## Work required
If a line of the data below holds the string "slice", copy it.

=== Dataset section ===

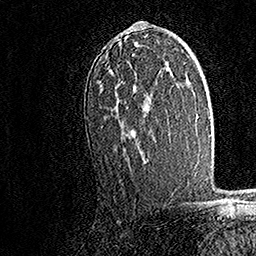
Breast MRI, one axial slice. Slice 100 of 158 in the series (ordered by position). Cropped to one breast. Dynamic contrast-enhanced series, time point 2 of 7 at this slice position (early post-contrast). 1.5 T. TE 3.5 ms, TR 7.2 ms. 1 mm slice thickness. 256 × 256 image matrix, field of view 165 × 165 mm. Female patient.
Outlined on this slice (semi-automatic segmentation, software-assisted and operator-edited):
- enhancing-tissue mask used for the functional tumour volume (all voxels passing the contrast-enhancement thresholds inside the analysis volume; usually the tumour): bounding box (x1, y1, x2, y2) in pixels: (102, 21, 148, 156)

===

## Solution to the problem
Breast MRI, one axial slice. Slice 100 of 158 in the series (ordered by position). Cropped to one breast. Dynamic contrast-enhanced series, time point 2 of 7 at this slice position (early post-contrast). 1.5 T. TE 3.5 ms, TR 7.2 ms. 1 mm slice thickness. 256 × 256 image matrix, field of view 165 × 165 mm. Female patient.
Outlined on this slice (semi-automatic segmentation, software-assisted and operator-edited):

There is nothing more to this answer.